Tribunal de commerce de Lille Métropole, le 21 janvier 2025, n°2024021638

Le Tribunal de commerce de Lille Métropole, statuant par jugement du 21 janvier 2025, a été saisi d’une demande de fixation d’une créance au passif d’une société en liquidation judiciaire. Le juge commissaire avait constaté la contestation sérieuse de cette créance et invité le créancier à saisir la juridiction compétente. Le créancier a assigné la société débitrice et ses liquidateurs, demeurés défaillants. Le tribunal a dû se prononcer sur la recevabilité de l’action et le bien-fondé de la créance déclarée. Il a fixé celle-ci au passif pour un montant de 2 389 074,00 euros. Cette décision illustre le contrôle juridictionnel des créances contestées en procédure collective et précise le régime des frais irrépétibles en cette matière.

**Le renforcement des garanties procédurales du créancier face à une contestation**

Le jugement rappelle d’abord les conditions de saisine du tribunal en cas de contestation. L’article R. 624-5 du Code de commerce prévoit que le juge commissaire, face à une contestation sérieuse, sursoit à statuer et invite le créancier à agir en justice. Le tribunal constate que l’assignation, intervenue le 13 août 2024, respecte le délai d’un mois imparti depuis la notification de l’ordonnance du 11 juillet. Cette application stricte assure la sécurité juridique et évite toute forclusion du créancier diligent. La procédure collective organise ainsi un équilibre entre la nécessité d’apurer le passif et les droits de la défense.

Le tribunal exerce ensuite son pouvoir souverain d’appréciation des preuves pour caractériser la créance. Le juge commissaire avait noté une contestation fondée sur une discussion relative à un paiement et une garantie. Les défenderesses n’ont produit aucun élément à l’appui. Le tribunal fonde sa conviction sur le rapport d’expertise comptable produit par le créancier. Ce document établit “une synthèse présentant le montant global du chantier, son taux d’avancement et les montants versés”. Le calcul du trop-perçu, résultant de “la différence entre les paiements effectués et le montant dû déterminé par l’application du taux d’avancement au montant du marché global”, est retenu. Le tribunal en déduit que “la créance est certaine, liquide et exigible”. Cette motivation démontre que la contestation, pour être sérieuse, doit être étayée. La défaillance de la partie débitrice ne dispense pas le juge d’un examen substantiel des pièces.

**La délimitation des effets de la fixation de créance et son incidence sur les frais**

La décision opère une distinction nette entre la fixation au passif et une condamnation au paiement. L’admission de la créance au passif de la liquidation a pour seul effet de permettre son inscription sur l’état des créances. Elle n’emporte pas obligation de paiement immédiat par le liquidateur. Le jugement le souligne en refusant d’allouer des frais sur le fondement de l’article 700 du Code de procédure civile. Il relève que “cet article 700 stipule que ‘la condamnation à des frais exposés et non compris dans les dépens est mise à la charge de la partie perdante’”. Or, “la demande de la SCCV CSM LOMME est une demande de fixation de créance au passif (…), sans prononcé de condamnation des défenderesses”. Le tribunal en conclut à l’absence de lieu à condamnation sur ce chef. Cette analyse est rigoureuse. Elle respecte la nature déclarative de l’action en fixation, distincte d’une action en paiement.

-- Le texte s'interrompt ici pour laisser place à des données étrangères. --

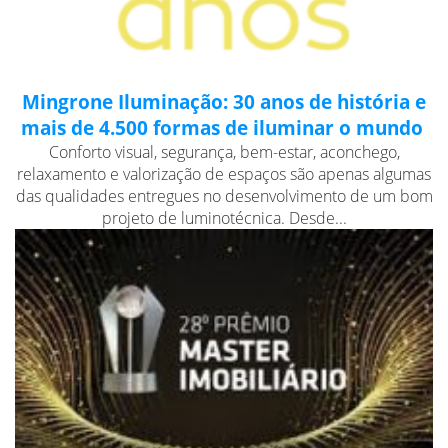
Mingrone Iluminação: 30 anos de história e
mais de 4.500 formas de iluminar o mundo
Conforto visual, segurança, bem-estar, aconchego,
relaxamento e valorização de espaços são apenas algumas
das qualidades entregues no desenvolvimento de um bom
projeto de luminotécnica. Desde...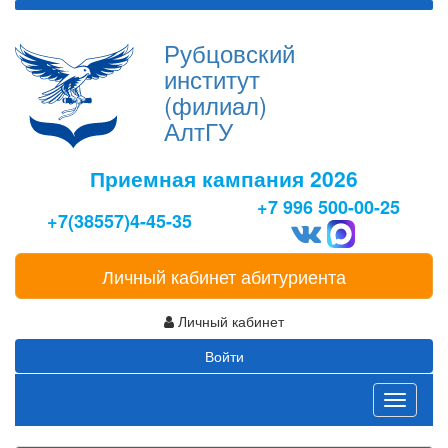
Рубцовский
институт
(филиал)
АлтГУ
Приемная кампания 2026
+7 996 500-00-25
+7(38557)4-45-35
Личный кабинет абитуриента
Личный кабинет
Войти
Toggle
navigati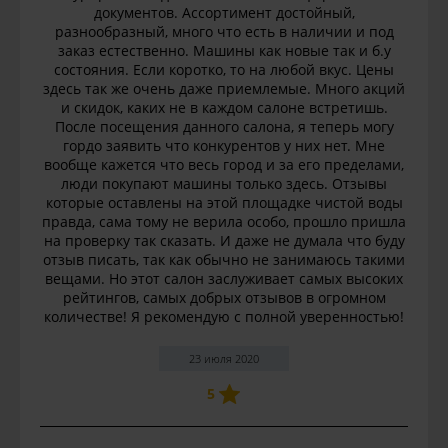
документов. Ассортимент достойный,
разнообразный, много что есть в наличии и под
заказ естественно. Машины как новые так и б.у
состояния. Если коротко, то на любой вкус. Цены
здесь так же очень даже приемлемые. Много акций
и скидок, каких не в каждом салоне встретишь.
После посещения данного салона, я теперь могу
гордо заявить что конкурентов у них нет. Мне
вообще кажется что весь город и за его пределами,
люди покупают машины только здесь. Отзывы
которые оставлены на этой площадке чистой воды
правда, сама тому не верила особо, прошло пришла
на проверку так сказать. И даже не думала что буду
отзыв писать, так как обычно не занимаюсь такими
вещами. Но этот салон заслуживает самых высоких
рейтингов, самых добрых отзывов в огромном
количестве! Я рекомендую с полной уверенностью!
23 июля 2020
5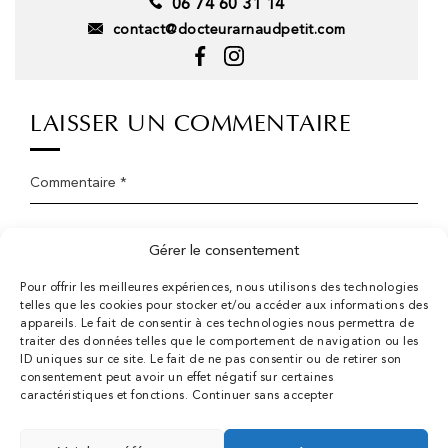
06 74 60 31 14
Prendre RDV en ligne
contact@docteurarnaudpetit.com
MENU
Accueil
LAISSER UN COMMENTAIRE
Dr Arnaud Petit
La clinique
Commentaire *
Chirurgie esthétique
Chirurgien esthétique 78
Prénom *
Médecine esthétique
Gérer le consentement
Tarifs
Pour offrir les meilleures expériences, nous utilisons des technologies
E-mail
Conseils
telles que les cookies pour stocker et/ou accéder aux informations des
Contact
appareils. Le fait de consentir à ces technologies nous permettra de
traiter des données telles que le comportement de navigation ou les
Création Agence Antipodes Médical ©
ID uniques sur ce site. Le fait de ne pas consentir ou de retirer son
Déclaration de confidentialité (UE)
consentement peut avoir un effet négatif sur certaines
caractéristiques et fonctions.
Continuer sans accepter
Conditions générales
N° RPPS : 10001604817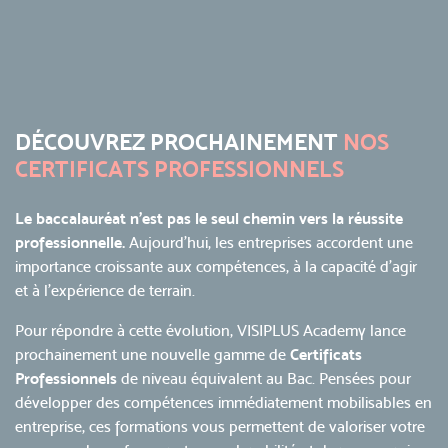
DÉCOUVREZ PROCHAINEMENT
NOS
CERTIFICATS PROFESSIONNELS
Le baccalauréat n'est pas le seul chemin vers la réussite
professionnelle.
Aujourd'hui, les entreprises accordent une
importance croissante aux compétences, à la capacité d'agir
et à l'expérience de terrain.
Pour répondre à cette évolution, VISIPLUS Academy lance
prochainement une nouvelle gamme de
Certificats
Professionnels
de niveau équivalent au Bac. Pensées pour
développer des compétences immédiatement mobilisables en
entreprise, ces formations vous permettent de valoriser votre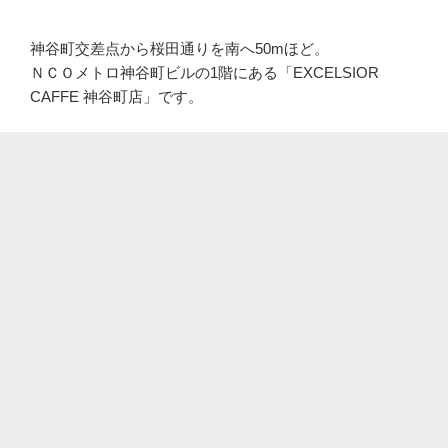
神谷町交差点から桜田通りを南へ50mほど。
ＮＣＯメトロ神谷町ビルの1階にある「EXCELSIOR
CAFFE 神谷町店」です。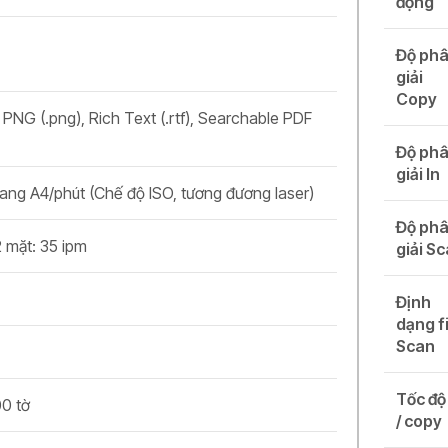
động
Độ ph
giải
Copy
, PNG (.png), Rich Text (.rtf), Searchable PDF
Độ ph
giải In
rang A4/phút (Chế độ ISO, tương đương laser)
Độ ph
2 mặt: 35 ipm
giải S
Định
dạng f
Scan
Tốc độ
00 tờ
/ copy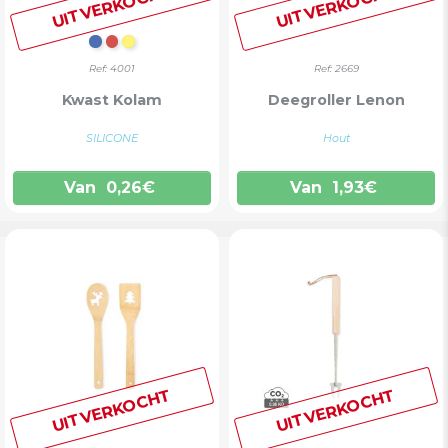
UITVERKOCHT
UITVERKOCHT
BLAUW
ROOD
GEEL
Ref: 4001
Ref: 2669
Kwast Kolam
Deegroller Lenon
SILICONE
Hout
Van
0,26
€
Van
1,93
€
UITVERKOCHT
UITVERKOCHT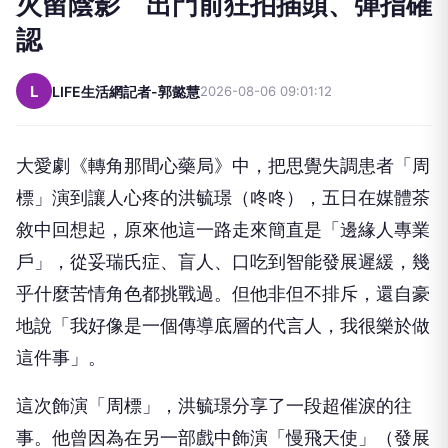
火留陰影 出門前狂拍插頭、彈指確
認
L
LIFE生活網記者-郭懿慧
2026-08-06 09:01:12
大愛劇《轉角那間心藥局》中，把思覺失調患者「周
標」演到讓人心疼的洪毓璟（咚咚），五日在媒體茶
敘中回想起，原來他這一路走來簡直是「邊緣人專業
戶」，從妥瑞氏症、盲人、口吃到智能發展遲緩，幾
乎什麼苦情角色都挑戰過。但他非但不排斥，還自豪
地說「我好像是一個傳導底層的代言人，我很樂於做
這件事」。
這次飾演「周標」，洪毓璟分享了一段超催淚的往
事。他曾因為在另一部戲中飾演「慢飛天使」（發展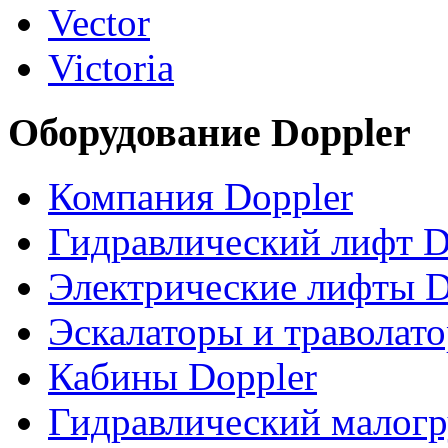
Vector
Victoria
Оборудование Doppler
Компания Doppler
Гидравлический лифт D
Электрические лифты D
Эскалаторы и траволат
Кабины Doppler
Гидравлический малогр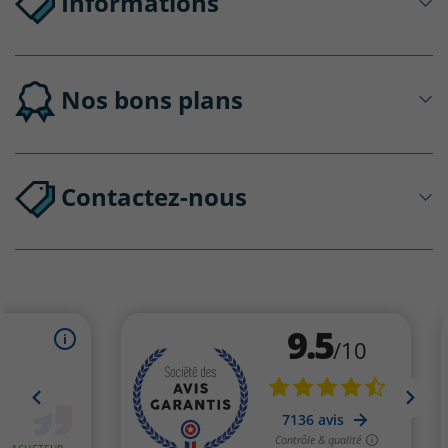
Informations
Nos bons plans
Contactez-nous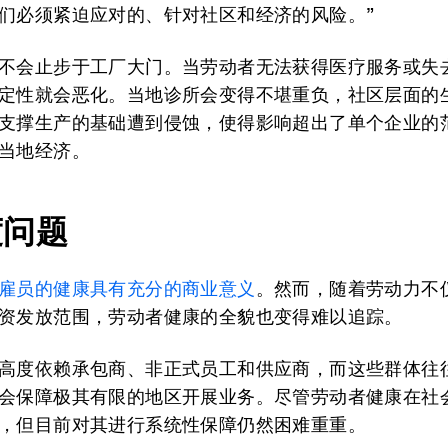
们必须紧迫应对的、针对社区和经济的风险。”
不会止步于工厂大门。当劳动者无法获得医疗服务或失
定性就会恶化。当地诊所会变得不堪重负，社区层面的
支撑生产的基础遭到侵蚀，使得影响超出了单个企业的
当地经济。
度问题
雇员的健康具有充分的商业意义
。然而，随着劳动力不
资发放范围，劳动者健康的全貌也变得难以追踪。
高度依赖承包商、非正式员工和供应商，而这些群体往
会保障极其有限的地区开展业务。尽管劳动者健康在社
，但目前对其进行系统性保障仍然困难重重。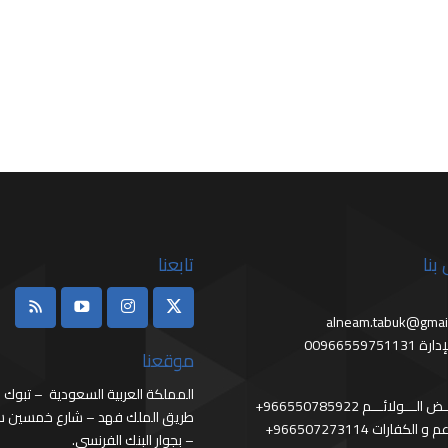
بنا
تابعنا
alneam.tabuk@gmai
0096655975113
موقعنا
المملكة العربية السعودية – تبوك
966 فـــائــض الـــولائـــم
طريق الملك فهد – شارع خمسين سا
966 المطاعم و الكفارات
– بجوار البنك الفرنسي.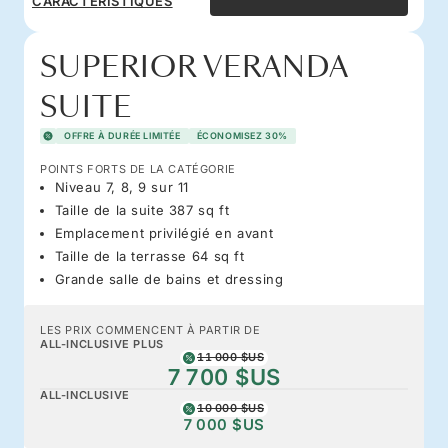
CARACTÉRISTIQUES
SUPERIOR VERANDA
SUITE
OFFRE À DURÉE LIMITÉE
ÉCONOMISEZ 30%
POINTS FORTS DE LA CATÉGORIE
Niveau 7, 8, 9 sur 11
Taille de la suite 387 sq ft
Emplacement privilégié en avant
Taille de la terrasse 64 sq ft
Grande salle de bains et dressing
LES PRIX COMMENCENT À PARTIR DE
ALL-INCLUSIVE PLUS
11 000 $US
7 700 $US
ALL-INCLUSIVE
10 000 $US
7 000 $US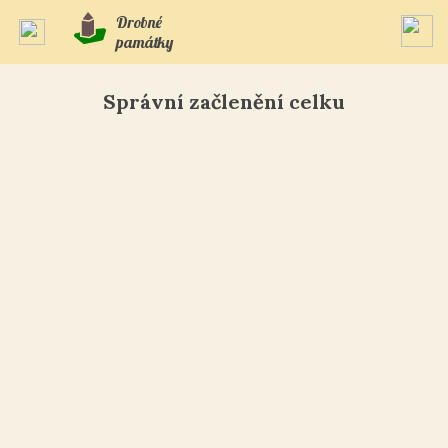
Drobné
památky
Správní začlenění celku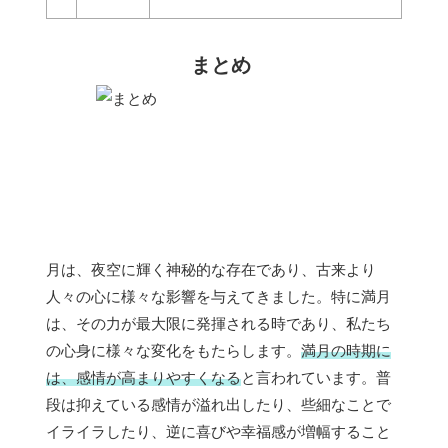
まとめ
月は、夜空に輝く神秘的な存在であり、古来より
人々の心に様々な影響を与えてきました。特に満月
は、その力が最大限に発揮される時であり、私たち
の心身に様々な変化をもたらします。
満月の時期に
は、感情が高まりやすくなる
と言われています。普
段は抑えている感情が溢れ出したり、些細なことで
イライラしたり、逆に喜びや幸福感が増幅すること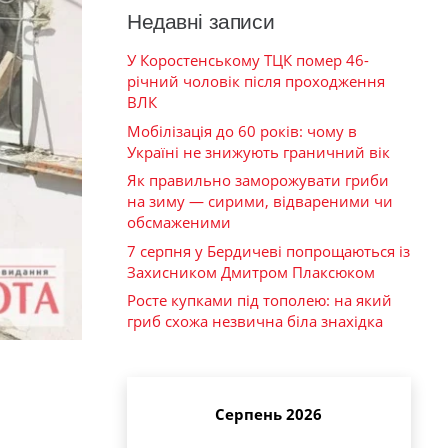
Недавні записи
У Коростенському ТЦК помер 46-
річний чоловік після проходження
ВЛК
Мобілізація до 60 років: чому в
Україні не знижують граничний вік
Як правильно заморожувати гриби
на зиму — сирими, відвареними чи
обсмаженими
7 серпня у Бердичеві попрощаються із
Захисником Дмитром Плаксюком
Росте купками під тополею: на який
гриб схожа незвична біла знахідка
Серпень 2026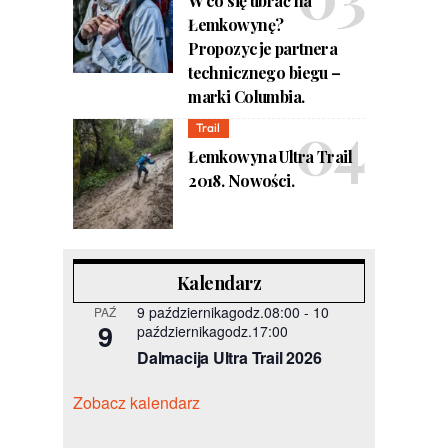
W co się ubrać na
Łemkowynę?
Propozycje partnera
technicznego biegu –
marki Columbia.
Trail
Łemkowyna Ultra Trail
2018. Nowości.
Kalendarz
9 październikagodz.08:00
-
10
PAŹ
9
październikagodz.17:00
Dalmacija Ultra Trail 2026
Zobacz kalendarz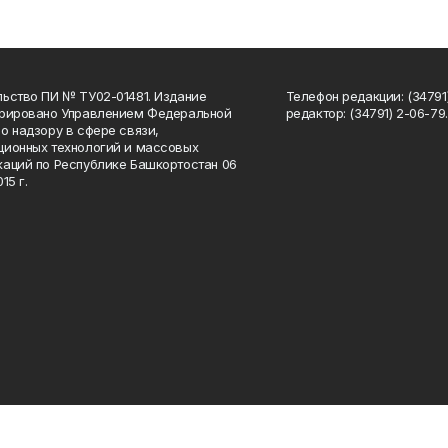
ьство ПИ № ТУ02-01481. Издание
Телефон редакции: (34791
трировано Управлением Федеральной
редактор: (34791) 2-06-79. 
о надзору в сфере связи,
ионных технологий и массовых
аций по Республике Башкортостан 06
15 г.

Le rejet de la demande au titre de l’article 700 mérite toutefois une discussion. Une partie de la doctrine estime que le créancier qui obtient gain de cause dans une telle action supporte un préjudice procédural. Les frais exposés pour faire valoir son droit dans le cadre imposé par la procédure collective pourraient justifier une indemnisation. La jurisprudence est néanmoins constante pour en refuser le principe. Le jugement s’inscrit dans cette ligne. Il rappelle que les dépens proprement dits restent à la charge de la société débitrice. Cette solution préserve l’actif de la liquidation d’une charge supplémentaire. Elle peut sembler sévère pour le créancier contraint d’ester en justice. Elle trouve sa justification dans l’économie générale des procédures collectives, qui privilégie la conservation de l’actif pour la satisfaction collective des créanciers.

Source : Cour de cassation – Base Open Data « Judilibre » & « Légifrance ».